No que se refere às prestações, vantagem do X2 nas acelerações, que vence, e com vantagem significativa, todos os parâmetros analisados. Contudo, nas retomas, o C-HR dá-lhe o troco, mostrando-se mais despachado em dois dos registos (40-80 km/h e 80-120 km/h), enquanto o BMW vence no 60-100 km/h. É também o modelo alemão que leva a melhor na avaliação à velocidade máxima, com 192 km/h contra 170 do Toyota.
Este melhor desempenho global do X2 nas prestações encontra paralelo no comportamento, com o carro bávaro a fazer jus aos pergaminhos dinâmicos da marca alemã, oferecendo uma condução fluida em qualquer percurso, sobressaindo a forma eficaz como lida com as viragens, sendo contidas as oscilações da carroçaria mesmo quando há curvas e contracurvas para negociar. Não desgostámos de conduzir o C-HR, muito pelo contrário. A diferença na dinâmica face ao BMW tem a ver com a competência do alemão e não com demérito do automóvel japonês. O crossover da Toyota tem direção leve que facilita as manobras em locais apertados e é giro de guiar em zonas sinuosas, embora não tenha a eficácia do X2. Conhecemos este produto e podemos ainda acrescentar que é bom o compromisso entre dinâmica e conforto, ainda que as jantes de 18’’ da unidade que testámos a tornassem mais sensível a irregularidades do piso, bem como a outros obstáculos no percurso. De defeito igual padece este X2, cujas jantes de 19’’ impedem que avaliemos em rigor os níveis de conforto.

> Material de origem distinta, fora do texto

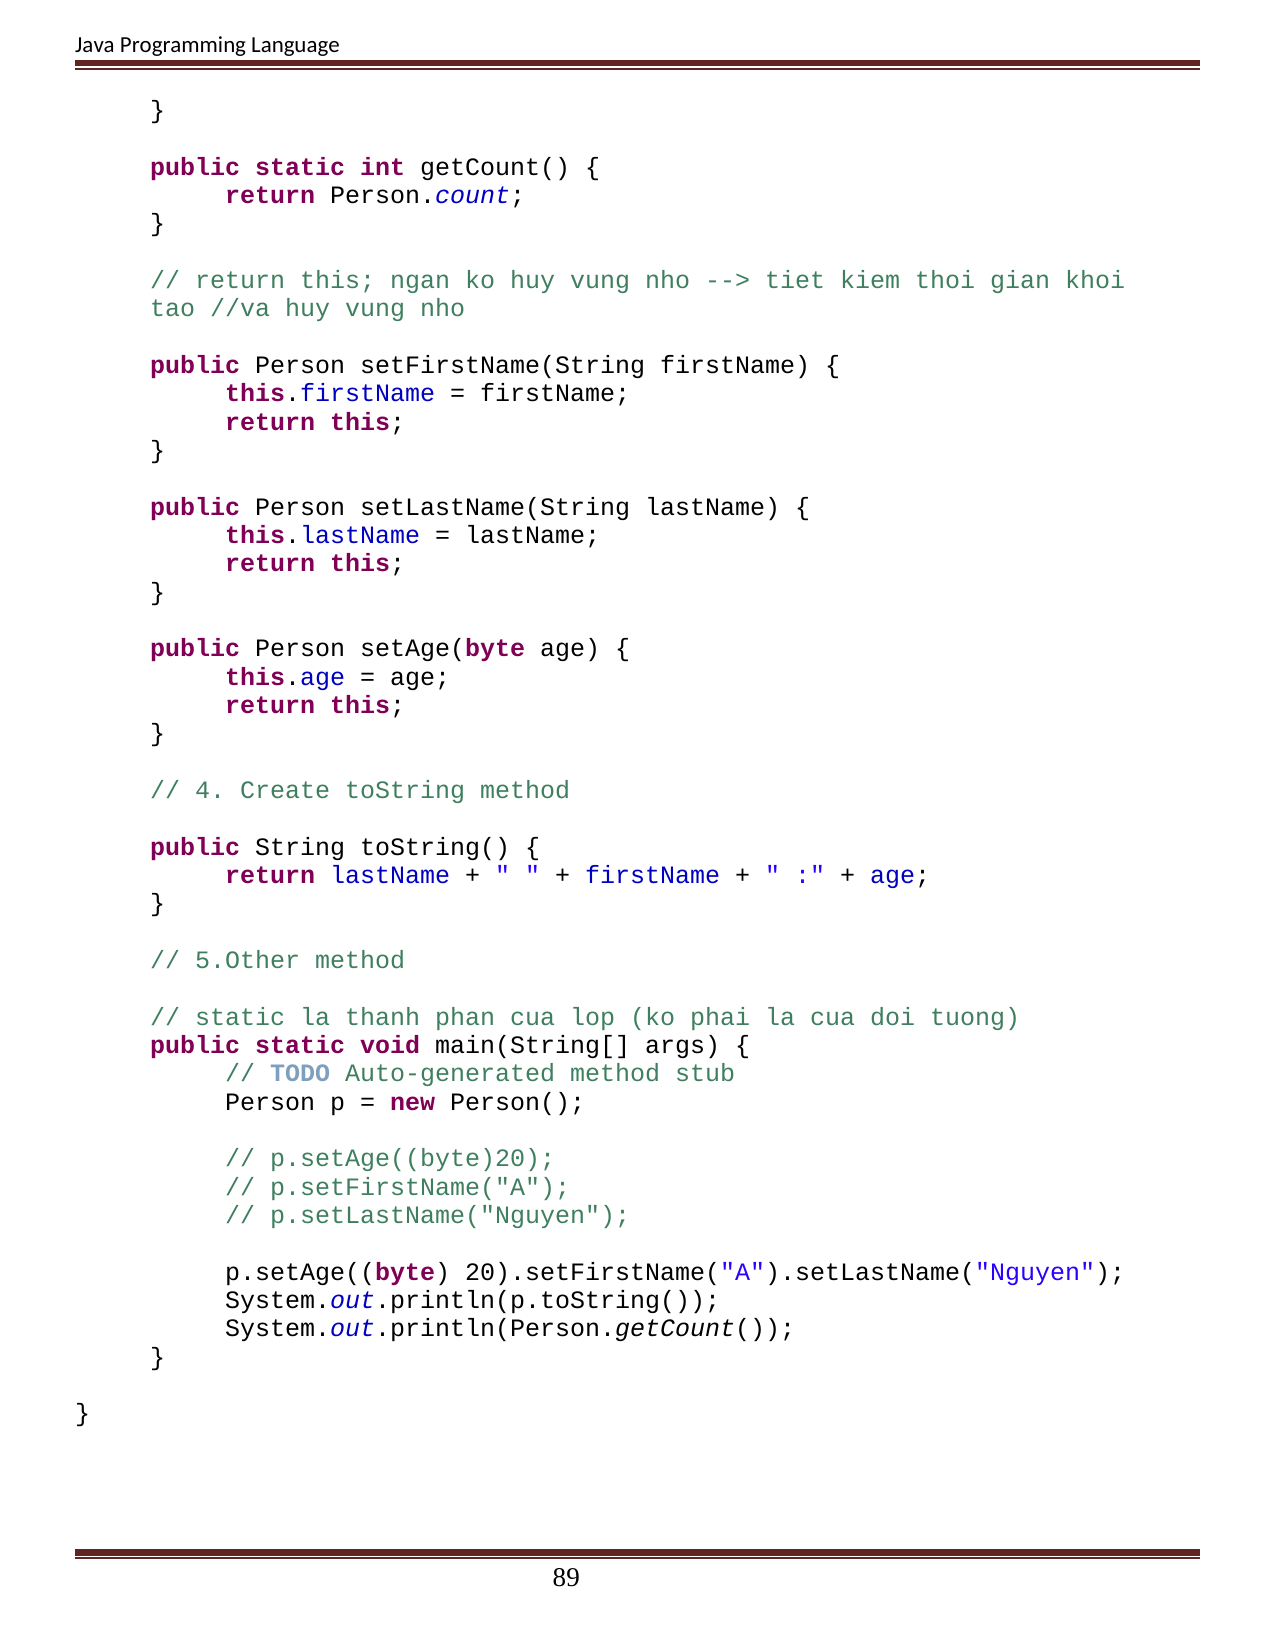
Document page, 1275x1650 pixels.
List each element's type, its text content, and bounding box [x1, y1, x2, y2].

text return Person.count; [75, 182, 1200, 211]
text this.firstName = firstName; [75, 381, 1200, 409]
text // 4. Create toString method [75, 777, 1200, 806]
text // return this; ngan ko huy vung nho --> tiet kiem thoi gian khoi tao //va huy vung nho [150, 267, 1200, 324]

Nesta batalha entre Diesel e híbrido a gasolina, vence... o Diesel! Mas não se empolguem já os defensores do gasóleo, nem deprimam os fãs dos híbridos, pois não foi só pela mecânica que o carro alemão ganhou, mas também pelo maior equilíbrio geral: é mais espaçoso e tem mala maior, é mais dinâmico e tem mais qualidade. O C-HR leva vantagem nos consumos, no preço e no equipamento, mas falha decisivamente na volumetria da bagageira e na versatilidade.